After lunch I sat in on a round table with a group trying to get out the message on a single payer system.  Our insurance companies currently take between 20% and 25% of our health care dollar and return nothing of value (physicians get 9%).  For every doctor we have two people employed by the insurance industry.  Doing away with the insurance companies would not cure all, but it could go a long way.  A doctor at the table made the comment that we already have a model for a single payer system in this country, TriCare, which gives medical care to Department of Defense, and the Veteran’s Administration.

Yet American doctors love to hate the single-payer Canadian system.

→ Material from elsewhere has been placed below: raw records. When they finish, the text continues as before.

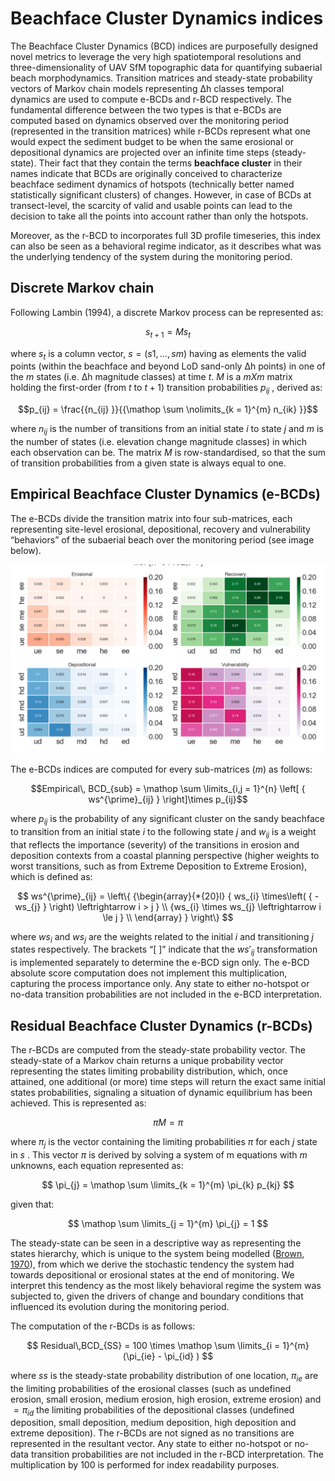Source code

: # Beachface Cluster Dynamics indices

The Beachface Cluster Dynamics (BCD) indices are purposefully designed novel metrics to leverage the very high spatiotemporal resolutions and three-dimensionality of UAV SfM topographic data for quantifying subaerial beach morphodynamics. Transition matrices and steady-state probability vectors of Markov chain models representing Δh classes temporal dynamics are used to compute e-BCDs and r-BCD respectively.
The fundamental difference between the two types is that e-BCDs are computed based on dynamics observed over the monitoring period (represented in the transition matrices) while r-BCDs represent what one would expect the sediment budget to be when the same erosional or depositional dynamics are projected over an infinite time steps (steady-state).
Their fact that they contain the terms __beachface cluster__ in their names indicate that BCDs are originally conceived to characterize beachface sediment dynamics of hotspots (technically better named statistically significant clusters) of changes. However, in case of BCDs at transect-level, the scarcity of valid and usable points can lead to the decision to take all the points into account rather than only the hotspots.

Moreover, as the r-BCD to incorporates full 3D profile timeseries, this index can also be seen as a behavioral regime indicator, as it describes what was the underlying tendency of the system during the monitoring period.

## Discrete Markov chain

Following Lambin (1994), a discrete Markov process can be represented as:

$$s_{t + 1} = Ms_{t}$$

where $s_{t}$ is a column vector, $s=(s1,..., sm)$ having as elements the valid points (within the beachface and beyond LoD sand-only Δh points) in one of the $m$ states (i.e. Δh magnitude classes) at time $t$. $M$ is a $m X m$ matrix holding the first-order (from $t$ to $t+1$) transition probabilities $p_{ij}$ , derived as:

$$p_{ij} = \frac{{n_{ij} }}{{\mathop \sum \nolimits_{k = 1}^{m} n_{ik} }}$$

where $n_{ij}$ is the number of transitions from an initial state $i$ to state $j$ and $m$ is the number of states (i.e. elevation change magnitude classes) in which each observation can be. The matrix $M$ is row-standardised, so that the sum of transition probabilities from a given state is always equal to one.

## Empirical Beachface Cluster Dynamics (e-BCDs)
The e-BCDs divide the transition matrix into four sub-matrices, each representing site-level erosional, depositional, recovery and vulnerability “behaviors” of the subaerial beach over the monitoring period (see image below).

![im](images/wbl_p_matrix.png)

The e-BCDs indices are computed for every sub-matrices ($m$) as follows:

$$Empirical\, BCD_{sub} = \mathop \sum \limits_{i,j = 1}^{n} \left[ { ws^{\prime}_{ij} } \right]\times p_{ij}$$

where $p_{ij}$ is the probability of any significant cluster on the sandy beachface to transition from an initial state $i$ to the following state $j$ and $w_{ij}$ is a weight that reflects the importance (severity) of the transitions in erosion and deposition contexts from a coastal planning perspective (higher weights to worst transitions, such as from Extreme Deposition to Extreme Erosion), which is defined as:

$$
ws^{\prime}_{ij} = \left\{ {\begin{array}{*{20}l} { ws_{i} \times\left( { - ws_{j} } \right) \leftrightarrow i > j } \\ {ws_{i} \times ws_{j} \leftrightarrow i \le j } \\ \end{array} } \right\}
$$

where $ws_{i}$ and $ws_{j}$ are the weights related to the initial $i$ and transitioning $j$ states respectively. The brackets “[ ]” indicate that the $ws'_{ij}$ transformation is implemented separately to determine the e-BCD sign only. The e-BCD absolute score computation does not implement this multiplication, capturing the process importance only. Any state to either no-hotspot or no-data transition probabilities are not included in the e-BCD interpretation.

## Residual Beachface Cluster Dynamics (r-BCDs)
The r-BCDs are computed from the steady-state probability vector.
The steady-state of a Markov chain returns a unique probability vector representing the states limiting probability distribution, which, once attained, one additional (or more) time steps will return the exact same initial states probabilities, signaling a situation of dynamic equilibrium has been achieved. This is represented as:

$$
\pi M = \pi
$$

where $π_{j}$   is the vector containing the limiting probabilities $π$ for each $j$  state in $s$ . This vector $π$  is derived by solving a system of m equations with $m$  unknowns, each equation represented as:

$$
\pi_{j} = \mathop \sum \limits_{k = 1}^{m} \pi_{k} p_{kj}
$$

given that:

$$
\mathop \sum \limits_{j = 1}^{m} \pi_{j} = 1
$$

The steady-state can be seen in a descriptive way as representing the states hierarchy, which is unique to the system being modelled ([Brown, 1970](http://dx.doi.org/10.2307/143152)), from which we derive the stochastic tendency the system had towards depositional or erosional states at the end of monitoring. We interpret this tendency as the most likely behavioral regime the system was subjected to, given the drivers of change and boundary conditions that influenced its evolution during the monitoring period.

The computation of the r-BCDs is as follows:

$$
Residual\,BCD_{SS} = 100 \times \mathop \sum \limits_{i = 1}^{m} (\pi_{ie} - \pi_{id} )
$$

where $ss$  is the steady-state probability distribution of one location, $π_{ie}$  are the limiting probabilities of the erosional classes (such as undefined erosion, small erosion, medium erosion, high erosion, extreme erosion) and $=π_{id}$  the limiting probabilities of the depositional classes (undefined deposition, small deposition, medium deposition, high deposition and extreme deposition). The r-BCDs are not signed as no transitions are represented in the resultant vector. Any state to either no-hotspot or no-data transition probabilities are not included in the r-BCD interpretation. The multiplication by 100 is performed for index readability purposes.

We all voiced frustrations with currently available Electronic Medical Record (EMR) systems.  Updates uniformly brought progressive loss of functionality.  The VA’s system, in use for decades with no updates, continues to function well.

I talked about my experience in New Zealand, a polite society with a very good medical system and a single, nation-wide EMR.  Socialized medicine, but ruled by reason.

Doctors in the US have seen their productivity fall by 25% since Obamacare; we spend increasing amounts of time keyboarding and jumping through regulatory hoops.  We devote more time to documenting the visit than we spend with the patient.  We have few options:  live with the way things are, move, find another line of work, or go to Direct Patient Care (DPC).

DPC means that the patient pays the doctor directly.  In concierge practices, a fixed yearly amount brings the doctor’s promise to limit the panel of patients to a fixed number and provide quick access with unlimited long appointments.

Other DPC docs perform primary care services, take cash only, and give the patient a receipt.  The patient can, if they choose, submit the bill to the insurance company.  Dealing with insurance requires one employee per doctor; elimination of insurance means lower overhead.  More than that, senseless time-sucking regulations can be ignored.

I hear doctors speak seriously about moving.  They would take a cut in pay to spend more time with patients and deal with a more reasonable system, even a single-payer system.

I want to work in Canada to experience it first-hand.  And when I come back, I might work locums for the Department of Defense and/or for the VA.